**** Dataset excerpts

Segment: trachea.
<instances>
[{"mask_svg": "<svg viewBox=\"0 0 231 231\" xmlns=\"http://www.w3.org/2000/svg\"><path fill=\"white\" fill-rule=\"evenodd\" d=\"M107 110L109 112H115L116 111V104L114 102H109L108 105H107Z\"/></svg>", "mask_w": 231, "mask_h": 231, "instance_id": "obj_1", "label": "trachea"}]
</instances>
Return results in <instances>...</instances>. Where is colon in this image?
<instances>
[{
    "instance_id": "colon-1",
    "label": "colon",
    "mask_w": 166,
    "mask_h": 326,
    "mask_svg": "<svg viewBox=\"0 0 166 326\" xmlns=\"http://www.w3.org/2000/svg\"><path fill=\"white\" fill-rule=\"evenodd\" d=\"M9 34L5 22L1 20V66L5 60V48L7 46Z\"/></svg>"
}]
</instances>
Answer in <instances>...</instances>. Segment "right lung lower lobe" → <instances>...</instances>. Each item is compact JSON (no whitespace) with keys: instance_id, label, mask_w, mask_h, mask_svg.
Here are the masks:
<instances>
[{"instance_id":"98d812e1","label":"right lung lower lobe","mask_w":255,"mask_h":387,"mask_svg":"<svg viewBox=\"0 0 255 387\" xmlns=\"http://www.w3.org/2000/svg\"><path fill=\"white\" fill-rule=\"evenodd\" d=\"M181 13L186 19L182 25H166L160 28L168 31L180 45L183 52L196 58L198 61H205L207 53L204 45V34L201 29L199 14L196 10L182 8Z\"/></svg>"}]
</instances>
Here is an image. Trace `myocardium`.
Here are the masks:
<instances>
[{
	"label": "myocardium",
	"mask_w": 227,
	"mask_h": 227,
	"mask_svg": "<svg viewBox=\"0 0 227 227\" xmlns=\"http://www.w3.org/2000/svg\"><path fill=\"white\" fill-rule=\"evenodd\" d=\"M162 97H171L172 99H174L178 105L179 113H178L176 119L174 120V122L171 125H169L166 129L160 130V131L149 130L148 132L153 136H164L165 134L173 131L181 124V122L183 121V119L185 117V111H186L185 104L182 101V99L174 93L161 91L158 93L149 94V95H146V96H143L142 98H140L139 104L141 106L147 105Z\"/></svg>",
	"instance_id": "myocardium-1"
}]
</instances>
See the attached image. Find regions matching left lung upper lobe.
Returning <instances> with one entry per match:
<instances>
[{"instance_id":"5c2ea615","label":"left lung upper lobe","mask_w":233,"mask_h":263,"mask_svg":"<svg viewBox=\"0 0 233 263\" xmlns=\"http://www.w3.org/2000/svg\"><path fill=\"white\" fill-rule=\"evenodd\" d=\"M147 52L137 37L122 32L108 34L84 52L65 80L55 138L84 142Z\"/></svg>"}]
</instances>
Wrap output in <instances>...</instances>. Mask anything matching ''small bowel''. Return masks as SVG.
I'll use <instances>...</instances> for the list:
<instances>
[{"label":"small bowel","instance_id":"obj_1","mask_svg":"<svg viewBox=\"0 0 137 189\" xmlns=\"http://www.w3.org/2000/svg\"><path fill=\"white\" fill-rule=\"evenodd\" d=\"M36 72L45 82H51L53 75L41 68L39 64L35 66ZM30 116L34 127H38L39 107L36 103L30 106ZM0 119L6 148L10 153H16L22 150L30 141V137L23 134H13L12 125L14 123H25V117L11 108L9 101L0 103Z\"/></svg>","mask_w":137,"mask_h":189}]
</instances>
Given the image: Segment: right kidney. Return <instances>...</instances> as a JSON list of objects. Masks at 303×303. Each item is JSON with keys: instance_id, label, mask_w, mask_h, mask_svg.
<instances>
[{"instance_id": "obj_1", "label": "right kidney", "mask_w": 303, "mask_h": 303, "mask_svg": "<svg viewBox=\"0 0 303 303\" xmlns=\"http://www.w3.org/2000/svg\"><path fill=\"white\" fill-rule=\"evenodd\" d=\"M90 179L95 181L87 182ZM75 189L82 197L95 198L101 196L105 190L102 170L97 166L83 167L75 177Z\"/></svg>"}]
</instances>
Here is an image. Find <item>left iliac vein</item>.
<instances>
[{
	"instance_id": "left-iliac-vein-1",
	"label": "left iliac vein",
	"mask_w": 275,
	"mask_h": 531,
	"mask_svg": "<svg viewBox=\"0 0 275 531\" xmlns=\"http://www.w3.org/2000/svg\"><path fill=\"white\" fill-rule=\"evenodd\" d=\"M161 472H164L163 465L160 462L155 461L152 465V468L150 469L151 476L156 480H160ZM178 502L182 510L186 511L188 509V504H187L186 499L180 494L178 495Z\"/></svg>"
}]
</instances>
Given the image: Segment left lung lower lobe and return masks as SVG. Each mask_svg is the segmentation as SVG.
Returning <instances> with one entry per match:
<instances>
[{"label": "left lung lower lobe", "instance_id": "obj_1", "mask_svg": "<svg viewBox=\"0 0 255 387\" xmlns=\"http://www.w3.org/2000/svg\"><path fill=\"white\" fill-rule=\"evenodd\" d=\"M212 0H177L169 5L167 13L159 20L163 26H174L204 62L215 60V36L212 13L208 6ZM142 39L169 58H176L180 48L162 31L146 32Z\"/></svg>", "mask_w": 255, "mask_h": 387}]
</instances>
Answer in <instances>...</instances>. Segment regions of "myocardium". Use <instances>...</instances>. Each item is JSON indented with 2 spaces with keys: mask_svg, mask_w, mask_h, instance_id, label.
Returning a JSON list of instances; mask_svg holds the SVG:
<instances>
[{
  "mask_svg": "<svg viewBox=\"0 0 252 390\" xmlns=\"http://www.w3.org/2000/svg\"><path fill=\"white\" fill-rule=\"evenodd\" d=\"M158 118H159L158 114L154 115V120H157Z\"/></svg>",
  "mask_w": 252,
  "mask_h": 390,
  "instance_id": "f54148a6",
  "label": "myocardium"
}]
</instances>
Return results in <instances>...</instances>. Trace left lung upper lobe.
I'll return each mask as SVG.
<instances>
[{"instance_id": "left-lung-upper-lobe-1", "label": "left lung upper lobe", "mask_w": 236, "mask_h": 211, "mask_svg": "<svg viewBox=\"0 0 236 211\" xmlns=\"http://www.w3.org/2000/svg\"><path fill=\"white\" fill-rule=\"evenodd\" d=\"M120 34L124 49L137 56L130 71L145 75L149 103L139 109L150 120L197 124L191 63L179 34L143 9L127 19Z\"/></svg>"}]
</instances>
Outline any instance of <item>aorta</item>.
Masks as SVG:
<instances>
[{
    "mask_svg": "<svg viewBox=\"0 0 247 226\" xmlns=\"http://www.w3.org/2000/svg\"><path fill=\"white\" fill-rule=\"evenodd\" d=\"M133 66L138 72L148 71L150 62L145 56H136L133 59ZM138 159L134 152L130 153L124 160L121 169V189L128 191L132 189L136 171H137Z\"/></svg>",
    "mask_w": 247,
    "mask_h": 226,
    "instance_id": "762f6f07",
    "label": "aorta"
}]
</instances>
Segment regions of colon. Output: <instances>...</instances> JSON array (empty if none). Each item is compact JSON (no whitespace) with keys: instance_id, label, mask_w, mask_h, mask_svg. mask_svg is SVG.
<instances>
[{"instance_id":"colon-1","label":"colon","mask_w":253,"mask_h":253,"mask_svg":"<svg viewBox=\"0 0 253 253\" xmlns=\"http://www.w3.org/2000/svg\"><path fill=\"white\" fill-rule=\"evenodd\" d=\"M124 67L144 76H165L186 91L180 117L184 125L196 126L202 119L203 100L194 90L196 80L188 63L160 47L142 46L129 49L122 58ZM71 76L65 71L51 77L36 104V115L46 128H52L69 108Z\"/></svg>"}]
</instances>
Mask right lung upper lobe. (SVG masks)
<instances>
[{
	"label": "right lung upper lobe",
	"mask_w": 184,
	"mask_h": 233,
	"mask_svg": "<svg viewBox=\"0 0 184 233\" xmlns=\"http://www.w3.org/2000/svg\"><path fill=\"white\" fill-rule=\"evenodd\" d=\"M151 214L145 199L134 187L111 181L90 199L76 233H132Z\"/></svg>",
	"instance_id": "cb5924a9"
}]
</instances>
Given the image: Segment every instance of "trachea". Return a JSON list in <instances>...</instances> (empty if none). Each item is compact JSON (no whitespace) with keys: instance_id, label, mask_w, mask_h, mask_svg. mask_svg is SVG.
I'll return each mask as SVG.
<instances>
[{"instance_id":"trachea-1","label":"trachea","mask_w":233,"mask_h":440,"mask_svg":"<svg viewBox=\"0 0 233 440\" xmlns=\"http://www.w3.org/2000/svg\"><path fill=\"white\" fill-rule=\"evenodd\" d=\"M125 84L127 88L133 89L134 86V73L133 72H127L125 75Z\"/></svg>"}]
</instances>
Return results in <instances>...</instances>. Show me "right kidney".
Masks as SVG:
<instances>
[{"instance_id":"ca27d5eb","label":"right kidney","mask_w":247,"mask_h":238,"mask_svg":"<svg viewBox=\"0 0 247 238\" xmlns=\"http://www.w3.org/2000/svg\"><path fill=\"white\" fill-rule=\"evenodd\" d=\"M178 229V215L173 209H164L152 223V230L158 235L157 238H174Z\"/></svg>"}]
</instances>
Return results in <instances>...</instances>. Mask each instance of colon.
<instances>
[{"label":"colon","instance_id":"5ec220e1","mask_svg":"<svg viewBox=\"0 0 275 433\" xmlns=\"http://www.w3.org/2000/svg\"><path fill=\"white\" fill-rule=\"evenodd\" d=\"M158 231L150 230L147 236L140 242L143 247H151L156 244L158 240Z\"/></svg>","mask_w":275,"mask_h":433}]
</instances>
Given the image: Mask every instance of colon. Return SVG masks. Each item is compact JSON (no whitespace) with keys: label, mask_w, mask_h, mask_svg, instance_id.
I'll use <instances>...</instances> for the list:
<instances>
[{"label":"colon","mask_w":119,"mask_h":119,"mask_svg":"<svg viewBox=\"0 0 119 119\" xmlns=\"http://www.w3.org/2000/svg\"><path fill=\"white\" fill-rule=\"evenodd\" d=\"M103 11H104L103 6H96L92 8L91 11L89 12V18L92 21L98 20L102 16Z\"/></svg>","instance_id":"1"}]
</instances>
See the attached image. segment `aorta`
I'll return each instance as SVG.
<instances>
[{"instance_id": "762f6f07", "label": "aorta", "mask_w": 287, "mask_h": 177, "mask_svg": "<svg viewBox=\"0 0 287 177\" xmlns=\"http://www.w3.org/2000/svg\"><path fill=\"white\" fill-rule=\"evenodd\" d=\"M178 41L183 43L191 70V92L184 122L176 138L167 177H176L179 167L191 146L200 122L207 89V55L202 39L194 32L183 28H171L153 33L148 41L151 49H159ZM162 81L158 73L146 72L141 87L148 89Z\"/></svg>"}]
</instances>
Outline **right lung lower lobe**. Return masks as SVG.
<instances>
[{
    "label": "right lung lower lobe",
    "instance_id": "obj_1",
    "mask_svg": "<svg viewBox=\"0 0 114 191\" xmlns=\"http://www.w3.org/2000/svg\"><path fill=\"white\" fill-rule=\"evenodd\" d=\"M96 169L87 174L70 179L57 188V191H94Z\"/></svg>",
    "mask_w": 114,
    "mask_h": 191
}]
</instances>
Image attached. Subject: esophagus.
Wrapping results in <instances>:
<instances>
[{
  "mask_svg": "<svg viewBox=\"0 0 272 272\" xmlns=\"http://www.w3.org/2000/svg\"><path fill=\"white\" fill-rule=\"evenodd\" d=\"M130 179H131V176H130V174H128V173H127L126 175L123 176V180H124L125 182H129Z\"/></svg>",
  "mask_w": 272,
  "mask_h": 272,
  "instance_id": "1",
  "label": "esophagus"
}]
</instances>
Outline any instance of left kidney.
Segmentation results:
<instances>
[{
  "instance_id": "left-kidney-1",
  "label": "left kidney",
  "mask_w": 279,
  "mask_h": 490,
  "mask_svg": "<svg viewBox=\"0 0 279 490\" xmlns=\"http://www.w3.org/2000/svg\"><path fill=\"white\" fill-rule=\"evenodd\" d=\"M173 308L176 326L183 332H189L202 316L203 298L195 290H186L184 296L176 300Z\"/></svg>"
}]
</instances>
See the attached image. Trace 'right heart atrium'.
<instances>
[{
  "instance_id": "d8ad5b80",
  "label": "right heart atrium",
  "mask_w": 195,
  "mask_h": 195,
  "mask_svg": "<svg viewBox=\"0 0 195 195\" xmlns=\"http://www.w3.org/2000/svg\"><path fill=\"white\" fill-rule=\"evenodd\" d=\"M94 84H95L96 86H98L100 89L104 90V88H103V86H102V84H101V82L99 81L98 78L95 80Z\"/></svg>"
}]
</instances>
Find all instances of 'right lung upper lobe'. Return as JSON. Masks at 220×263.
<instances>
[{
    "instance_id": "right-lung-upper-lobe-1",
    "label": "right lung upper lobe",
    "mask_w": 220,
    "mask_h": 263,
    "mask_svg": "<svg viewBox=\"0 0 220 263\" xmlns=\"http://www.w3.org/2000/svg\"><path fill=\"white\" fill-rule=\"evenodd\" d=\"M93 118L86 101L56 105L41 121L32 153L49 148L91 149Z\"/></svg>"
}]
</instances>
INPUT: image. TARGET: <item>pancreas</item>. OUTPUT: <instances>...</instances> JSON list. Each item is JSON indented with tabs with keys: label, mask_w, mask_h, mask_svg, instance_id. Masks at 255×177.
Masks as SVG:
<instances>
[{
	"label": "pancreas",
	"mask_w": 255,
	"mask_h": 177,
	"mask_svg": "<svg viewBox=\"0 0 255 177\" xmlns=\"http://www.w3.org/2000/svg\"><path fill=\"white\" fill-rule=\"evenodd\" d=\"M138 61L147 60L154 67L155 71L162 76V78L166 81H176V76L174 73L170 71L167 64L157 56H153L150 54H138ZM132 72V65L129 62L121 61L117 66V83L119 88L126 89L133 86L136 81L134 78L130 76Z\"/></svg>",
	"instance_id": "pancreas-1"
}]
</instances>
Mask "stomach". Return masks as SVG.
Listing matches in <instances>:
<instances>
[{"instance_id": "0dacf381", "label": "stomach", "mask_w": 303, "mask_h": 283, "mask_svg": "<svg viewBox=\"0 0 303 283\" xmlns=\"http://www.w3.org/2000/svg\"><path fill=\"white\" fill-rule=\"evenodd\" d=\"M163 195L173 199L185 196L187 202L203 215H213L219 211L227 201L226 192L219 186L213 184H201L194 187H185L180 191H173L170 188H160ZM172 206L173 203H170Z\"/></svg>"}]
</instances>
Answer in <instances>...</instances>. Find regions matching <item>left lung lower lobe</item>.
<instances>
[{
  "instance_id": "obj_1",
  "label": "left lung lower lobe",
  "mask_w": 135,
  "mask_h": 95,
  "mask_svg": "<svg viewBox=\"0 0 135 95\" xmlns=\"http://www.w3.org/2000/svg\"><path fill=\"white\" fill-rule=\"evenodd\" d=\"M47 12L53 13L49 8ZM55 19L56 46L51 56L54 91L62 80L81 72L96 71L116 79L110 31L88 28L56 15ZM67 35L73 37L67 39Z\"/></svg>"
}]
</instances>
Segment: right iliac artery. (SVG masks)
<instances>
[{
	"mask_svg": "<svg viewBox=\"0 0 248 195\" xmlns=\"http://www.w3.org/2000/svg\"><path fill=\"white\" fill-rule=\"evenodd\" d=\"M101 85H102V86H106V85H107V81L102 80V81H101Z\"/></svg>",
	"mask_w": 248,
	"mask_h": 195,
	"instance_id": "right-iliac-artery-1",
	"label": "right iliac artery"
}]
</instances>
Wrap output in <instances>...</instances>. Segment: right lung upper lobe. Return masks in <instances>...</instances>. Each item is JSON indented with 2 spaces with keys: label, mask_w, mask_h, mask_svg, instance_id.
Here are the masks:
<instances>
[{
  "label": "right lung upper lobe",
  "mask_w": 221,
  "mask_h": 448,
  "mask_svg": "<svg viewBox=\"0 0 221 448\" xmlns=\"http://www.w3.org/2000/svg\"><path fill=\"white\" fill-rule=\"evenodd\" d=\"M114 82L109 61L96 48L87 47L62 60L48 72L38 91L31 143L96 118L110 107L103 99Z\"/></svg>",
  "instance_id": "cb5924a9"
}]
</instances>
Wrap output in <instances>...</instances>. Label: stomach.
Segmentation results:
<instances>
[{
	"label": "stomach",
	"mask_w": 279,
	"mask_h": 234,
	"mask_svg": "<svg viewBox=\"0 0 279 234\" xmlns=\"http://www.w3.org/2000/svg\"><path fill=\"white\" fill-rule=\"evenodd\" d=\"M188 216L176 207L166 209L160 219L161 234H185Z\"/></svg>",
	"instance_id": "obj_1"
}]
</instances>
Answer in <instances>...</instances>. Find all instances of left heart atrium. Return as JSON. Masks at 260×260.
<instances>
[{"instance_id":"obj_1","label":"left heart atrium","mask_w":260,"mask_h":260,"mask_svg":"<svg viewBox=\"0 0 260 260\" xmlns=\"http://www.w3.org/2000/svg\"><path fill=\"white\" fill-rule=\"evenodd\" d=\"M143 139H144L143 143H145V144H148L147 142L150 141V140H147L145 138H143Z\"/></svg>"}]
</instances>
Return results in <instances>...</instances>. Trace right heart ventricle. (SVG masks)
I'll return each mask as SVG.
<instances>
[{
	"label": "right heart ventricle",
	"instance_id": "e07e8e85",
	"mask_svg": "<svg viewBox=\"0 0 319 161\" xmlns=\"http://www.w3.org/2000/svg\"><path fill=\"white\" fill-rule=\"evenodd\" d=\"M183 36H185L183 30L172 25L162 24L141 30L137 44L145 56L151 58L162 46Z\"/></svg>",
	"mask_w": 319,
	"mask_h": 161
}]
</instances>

********

• **Required task**: Edit the lines from the one containing "Wrap output in <instances>...</instances>. Label: stomach." through the end of the records, inclusive, so that "Trace" becomes "Outline". Reproduce only those lines, with nothing else altered.

• **Response to this exercise**:
Wrap output in <instances>...</instances>. Label: stomach.
Segmentation results:
<instances>
[{
	"label": "stomach",
	"mask_w": 279,
	"mask_h": 234,
	"mask_svg": "<svg viewBox=\"0 0 279 234\" xmlns=\"http://www.w3.org/2000/svg\"><path fill=\"white\" fill-rule=\"evenodd\" d=\"M188 216L176 207L166 209L160 219L161 234H185Z\"/></svg>",
	"instance_id": "obj_1"
}]
</instances>
Answer in <instances>...</instances>. Find all instances of left heart atrium. Return as JSON. Masks at 260×260.
<instances>
[{"instance_id":"obj_1","label":"left heart atrium","mask_w":260,"mask_h":260,"mask_svg":"<svg viewBox=\"0 0 260 260\" xmlns=\"http://www.w3.org/2000/svg\"><path fill=\"white\" fill-rule=\"evenodd\" d=\"M143 139H144L143 143H145V144H148L147 142L150 141V140H147L145 138H143Z\"/></svg>"}]
</instances>
Return results in <instances>...</instances>. Outline right heart ventricle. (SVG masks)
I'll return each mask as SVG.
<instances>
[{
	"label": "right heart ventricle",
	"instance_id": "e07e8e85",
	"mask_svg": "<svg viewBox=\"0 0 319 161\" xmlns=\"http://www.w3.org/2000/svg\"><path fill=\"white\" fill-rule=\"evenodd\" d=\"M183 36H185L183 30L172 25L162 24L141 30L137 44L145 56L151 58L162 46Z\"/></svg>",
	"mask_w": 319,
	"mask_h": 161
}]
</instances>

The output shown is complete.